Task prompt => Pictures aside, quote the whole listing exactly.

————————

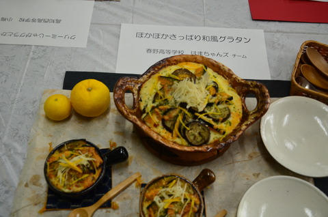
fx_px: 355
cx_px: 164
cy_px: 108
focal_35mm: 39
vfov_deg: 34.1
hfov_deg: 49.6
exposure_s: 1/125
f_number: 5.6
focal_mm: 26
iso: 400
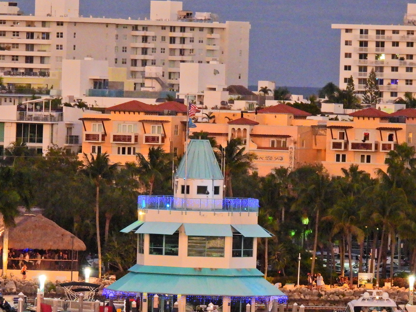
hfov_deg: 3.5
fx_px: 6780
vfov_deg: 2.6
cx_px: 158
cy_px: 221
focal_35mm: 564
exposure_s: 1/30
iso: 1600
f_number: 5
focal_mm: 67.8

————————

Result for this exercise =>
fx_px: 355
cx_px: 164
cy_px: 108
focal_35mm: 39
vfov_deg: 34.1
hfov_deg: 49.6
exposure_s: 1/125
f_number: 5.6
focal_mm: 26
iso: 400
hfov_deg: 3.5
fx_px: 6780
vfov_deg: 2.6
cx_px: 158
cy_px: 221
focal_35mm: 564
exposure_s: 1/30
iso: 1600
f_number: 5
focal_mm: 67.8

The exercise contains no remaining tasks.